Wilfred Owen is one of my favourite poets. He lived through the terrors of the 1st World War and was killed right at the end. He saw terrible things and suffered post traumatic stress. He also wrote the most moving poems about the reality and horrors of war. Nobody has done it better. I am always moved by graphic depictions. They are real. He captures it.

He went to war full of ideals of chivalry, bravery and idealism. He saw the slaughter and reality and realised it was all a lie – one big lie. There is nothing noble or valiant about dying for someone else’s ideas of what is right. War is about power

This poem captures the unglamorous reality of the weariness, fear, terror and disgusting degradation and dehumanisation of war.
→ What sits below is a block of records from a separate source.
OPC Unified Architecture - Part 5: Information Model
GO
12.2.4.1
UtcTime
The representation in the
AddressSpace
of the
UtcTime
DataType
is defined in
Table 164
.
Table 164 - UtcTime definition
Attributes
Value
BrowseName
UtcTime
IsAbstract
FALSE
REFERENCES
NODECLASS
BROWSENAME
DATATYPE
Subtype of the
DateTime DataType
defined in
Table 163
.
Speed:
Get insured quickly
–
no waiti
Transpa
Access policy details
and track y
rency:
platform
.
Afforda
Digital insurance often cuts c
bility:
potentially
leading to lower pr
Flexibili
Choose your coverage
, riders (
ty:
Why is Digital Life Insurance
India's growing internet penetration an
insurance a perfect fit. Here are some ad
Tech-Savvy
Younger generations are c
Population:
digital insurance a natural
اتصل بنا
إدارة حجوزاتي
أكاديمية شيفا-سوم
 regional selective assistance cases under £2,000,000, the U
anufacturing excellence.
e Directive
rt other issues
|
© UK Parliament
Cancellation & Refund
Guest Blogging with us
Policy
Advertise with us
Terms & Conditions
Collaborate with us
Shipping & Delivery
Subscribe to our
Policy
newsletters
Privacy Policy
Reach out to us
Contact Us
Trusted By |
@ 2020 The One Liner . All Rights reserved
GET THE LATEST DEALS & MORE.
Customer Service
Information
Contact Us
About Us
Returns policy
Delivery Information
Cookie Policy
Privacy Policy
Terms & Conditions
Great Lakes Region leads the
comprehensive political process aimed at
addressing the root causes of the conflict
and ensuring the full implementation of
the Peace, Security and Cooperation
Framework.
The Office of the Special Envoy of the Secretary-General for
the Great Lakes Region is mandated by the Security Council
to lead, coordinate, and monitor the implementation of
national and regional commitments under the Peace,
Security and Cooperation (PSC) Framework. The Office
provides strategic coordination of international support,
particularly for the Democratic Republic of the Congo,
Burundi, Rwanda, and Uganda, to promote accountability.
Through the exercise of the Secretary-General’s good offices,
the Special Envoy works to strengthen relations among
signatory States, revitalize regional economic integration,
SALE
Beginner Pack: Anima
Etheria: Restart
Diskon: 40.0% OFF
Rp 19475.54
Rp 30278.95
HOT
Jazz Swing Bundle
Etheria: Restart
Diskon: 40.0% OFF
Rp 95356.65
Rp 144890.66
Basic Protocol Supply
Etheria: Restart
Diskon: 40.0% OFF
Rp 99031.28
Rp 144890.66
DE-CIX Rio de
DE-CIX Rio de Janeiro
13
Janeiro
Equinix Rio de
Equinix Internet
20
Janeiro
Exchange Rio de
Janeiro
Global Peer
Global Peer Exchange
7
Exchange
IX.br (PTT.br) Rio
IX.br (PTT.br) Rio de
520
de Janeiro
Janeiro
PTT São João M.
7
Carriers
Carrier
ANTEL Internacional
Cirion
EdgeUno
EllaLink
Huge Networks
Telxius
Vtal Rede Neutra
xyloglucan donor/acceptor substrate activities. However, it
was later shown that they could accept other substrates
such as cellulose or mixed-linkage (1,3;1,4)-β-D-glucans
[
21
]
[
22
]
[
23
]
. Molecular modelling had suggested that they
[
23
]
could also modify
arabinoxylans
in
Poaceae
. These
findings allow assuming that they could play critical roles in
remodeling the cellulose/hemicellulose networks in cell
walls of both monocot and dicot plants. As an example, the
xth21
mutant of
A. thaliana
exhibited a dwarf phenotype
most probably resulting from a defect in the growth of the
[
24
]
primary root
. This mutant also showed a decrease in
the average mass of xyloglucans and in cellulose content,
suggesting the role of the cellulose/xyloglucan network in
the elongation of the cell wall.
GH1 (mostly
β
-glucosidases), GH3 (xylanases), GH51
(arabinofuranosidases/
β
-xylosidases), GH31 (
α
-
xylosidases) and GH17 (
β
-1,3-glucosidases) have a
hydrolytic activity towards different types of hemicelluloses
When I ran the Remembrance Service at school this is the poem I read. There were some who said it was too graphic. How can war be talked about in kind words?

Lest we forget.

Dulce et Decorum Est

Bent double, like old beggars under sacks,
Knock-kneed, coughing like hags, we cursed through sludge,
Till on the haunting flares we turned our backs,
And towards our distant rest began to trudge.
Men marched asleep. Many had lost their boots,
But limped on, blood-shod. All went lame; all blind;
Drunk with fatigue; deaf even to the hoots
Of gas-shells dropping softly behind.
Gas! GAS! Quick, boys!—An ecstasy of fumbling
Fitting the clumsy helmets just in time,
But someone still was yelling out and stumbling
And flound’ring like a man in fire or lime.—
Dim through the misty panes and thick green light,
As under a green sea, I saw him drowning.
In all my dreams before my helpless sight,
He plunges at me, guttering, choking, drowning.
If in some smothering dreams, you too could pace
Behind the wagon that we flung him in,
And watch the white eyes writhing in his face,
His hanging face, like a devil’s sick of sin;
If you could hear, at every jolt, the blood
Come gargling from the froth-corrupted lungs,
Obscene as cancer, bitter as the cud
Of vile, incurable sores on innocent tongues,—
My friend, you would not tell with such high zest
To children ardent for some desperate glory,
The old Lie: Dulce et decorum est
Pro patria mori.
Dulce et decorum est
Pro patria mori.
It is sweet and just to die for one’s country.